How does the state monad work? (without code explanation)

For the last number of months I've been taking some spare time here and there to read up on Monads. I haven't worked with a functional language since my University days. So I don't really remember Haskell, and certainly have no idea about Scalaz.

It was a trying time learning about onions, burritos, and sandwiches while trying to correlate these foods to wads of Haskell code. Luckily I stumbled upon two key writeups which gave me the a-ha moment: monads in pictures, and another guy from an imperative coding background who simply wrote the equivalent of:

a -> b becomes m[a] -> m[b] (functor)
a -> m[b] becomes m[a] -> m[b] (monad)
and applicative is just a "function with context"

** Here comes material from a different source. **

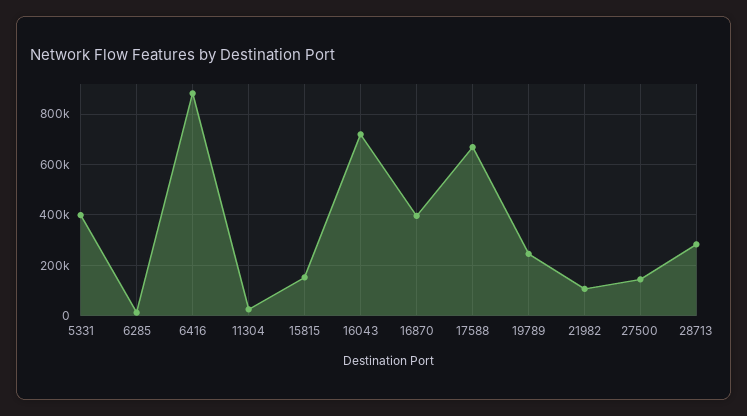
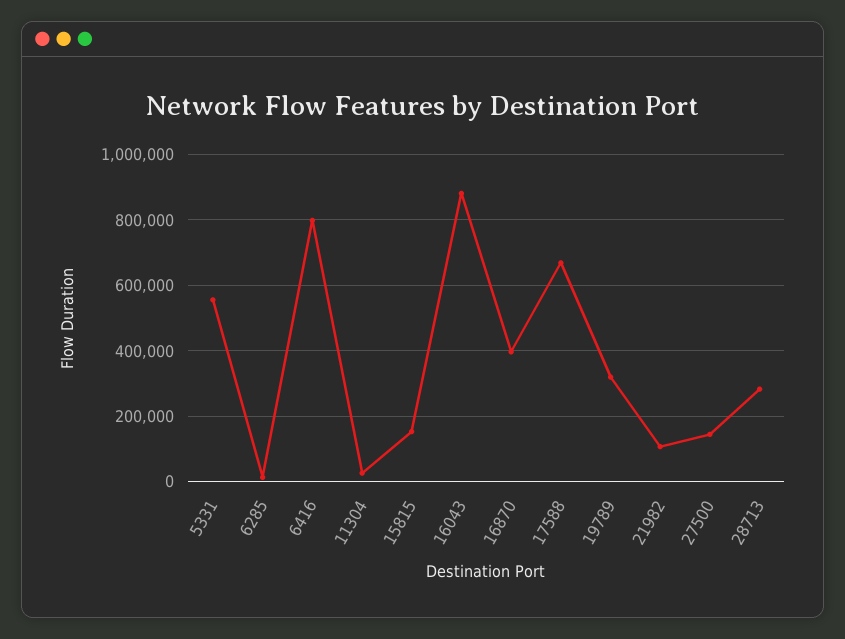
5331: 400000 -> 560000
6416: 875000 -> 800000
16043: 725000 -> 880000
19789: 250000 -> 320000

Together with the simplest sentence describing bind's purpose, many categories of endofunctors exploded and fizzled into simplicity.

Identity, List, Maybe and others suddenly made sense. Fueled with this knowledge I started to look toward trying some TMP in C++ using monadic types to see how it would pan out.

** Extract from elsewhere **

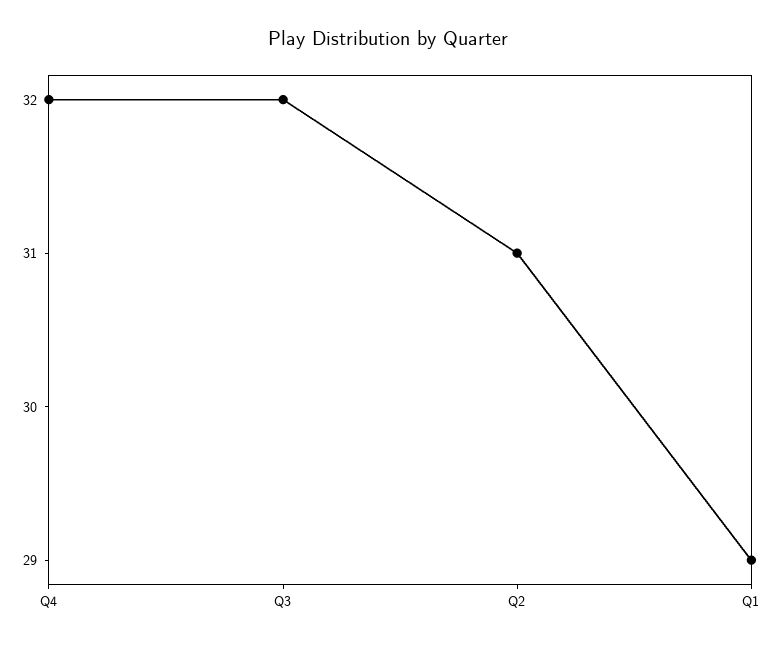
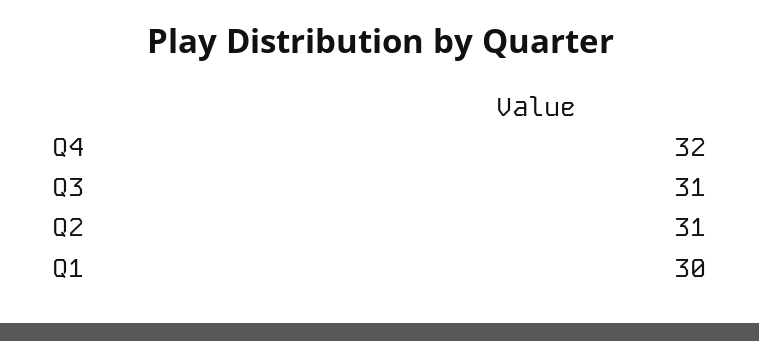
Q3: 32 -> 31
Q1: 29 -> 30

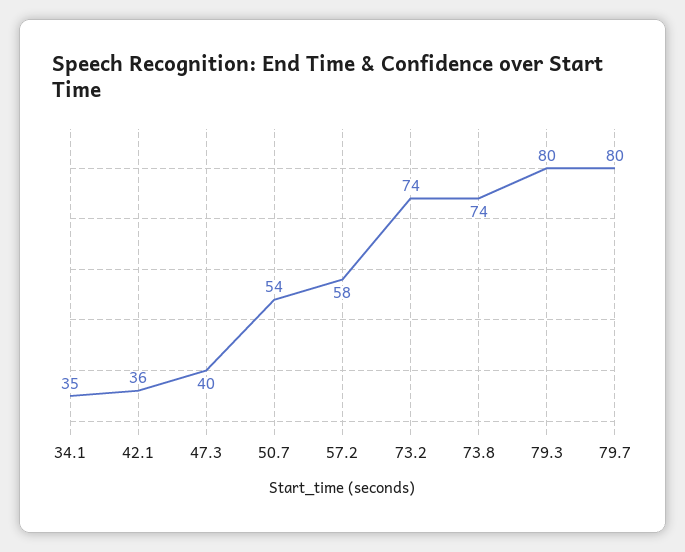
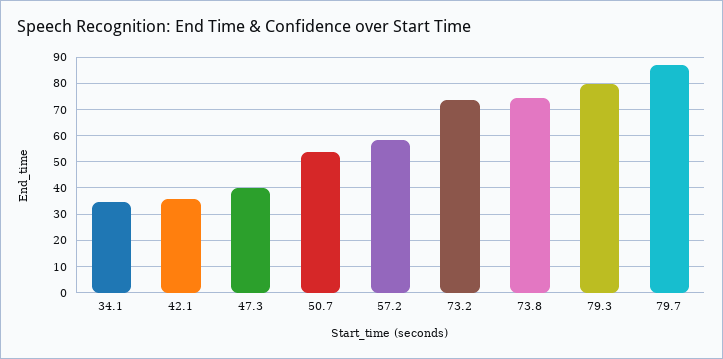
79.7: 80 -> 87.5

Very soon I wanted to propagate state. I think I've now read more articles on the state monad and monad transformers than I did for monads to begin with but for the life of me I can't figure them. Many keyboards have worn out I'm sure with all the words typed on these topics answering people like me.

But I ask you to suffer one more.

a -> s -> (b, s)

Function takes a value and some state, returns a new value and (possibly) modified state. Bind would clearly need to propagate both the return value and state into the next function.

My issue is this: monad's work because they impose a structure. Sticking to the structure and obeying the laws leads to funtimes and rainbows. However a -> s -> (b, s) does not look like the monadic a -> m[b].

Even if 'a' is applied, it's still s -> (b, s). The difference being that the latter function takes a (monadic?) STATE and returns state WITH a value. Whereas the regular form is: takes a VALUE and returns a WRAPPED value.

Both the parameter(s) going in vary as well as the form of the return type. Yet many articles are saying this clearly looks like a monad. It sure doesn't to me.

If I were to relax the view I've been told has to be held: Instead of bind applying m[a] to a -> m[b], it takes whatever parameter makes sense for the monad and applies it to whatever function signature makes sense... then I could see it working.

As in that case I could simply say "oh this monad binds State[s] AND 'a' to a function like a -> State[s] -> (State[s], b)". It could then expect a tuple return and unpack that into the arguments for the next function.

But somehow I suspect there IS a way of making the state monad work like all the others - including expecting the form a -> m[b] somehow (but then how does it thread the state through?). I suspect this can be done because I believe writing Monad Transformers will rely on these function signatures (forms?) being consistent.

Even if you don't have time to type out a big response, a link to an article more from an imperative programmers perspective would be a godsend.

(And apologies for any incorrect use of terminology - I'm kind of picking that up along the way too)

Solution

I think that the monad instance under discussion does preserve State structure and that the tuple is throwing you for a loop when it should not.

If we take a step back and ask what signature should bind have in order to match up with our monad expectations, we get this:

(>>=) :: State s a -> (a -> State s b) -> State s b
someState >>= someFuncOfA = ...

and I'll put extra brackets around the monadic value constructor, which remember is State s and not merely State since a concrete type cannot be made an instance of Monad, only a type constructor of one argument:

(>>=) :: [State s] a -> (a -> [State s] b) -> [State s] b
someState >>= someFuncOfA = ...

where [State s] will be our special m from all the monad stuff.

Since the newtype for State is

newtype State s a = State s -> (a, s)

we know that whatever it means to value-construct a State value, the parameter that the value takes is a function s -> (a, s).

So back up in our incomplete bind definition:

(>>=) :: [State s] a -> (a -> [State s] b) -> [State s] b
someState >>= someFuncOfA = ...

we know that the ... is going to have to be State $ (someNewFunc) cause that's how State gets value-constructed.

First observation: the tuple doesn't have much to do with this. It is the function someNewFunc that, so long as it's type matches what's needed to value-construct State, maintains our desired monadic structure. The fact that that function happens to need to have type s -> (a, s) is pretty much just an implementation choice. The signature could be a lot of different things, and since there's not really a difference between tuples and value constructors, I'm sure you could first make a special data type whose value constructor acted like a two-tuple for this purpose and made the signatures seem artificially nicer.

Second observation: State does not have an exported 'State' value constructor, at least not from Control.Monad.State, so you use the helper function

state :: (s -> (a, s)) -> State s a

which again takes a function as its first parameter and does the value-constructing behind the scenes.

So we know that inside of the bind definition, we're not going to be able to write

someState >>= someFuncOfA = State $ (someFunc)

instead it will need to be

someState >>= someFuncOfA = state $ (someFunc)

and state $ (someFunc) when evaluated leads to type State s a because someFunc is forced to have type (s -> (a,s)) and will in fact use runState to accomplish this.

This may not be a very good write-up. It was my attempt to translate the relevant portions of the FP Complete State Monad tutorial into something that addressed this particular question. Perhaps reading that will provide a better description.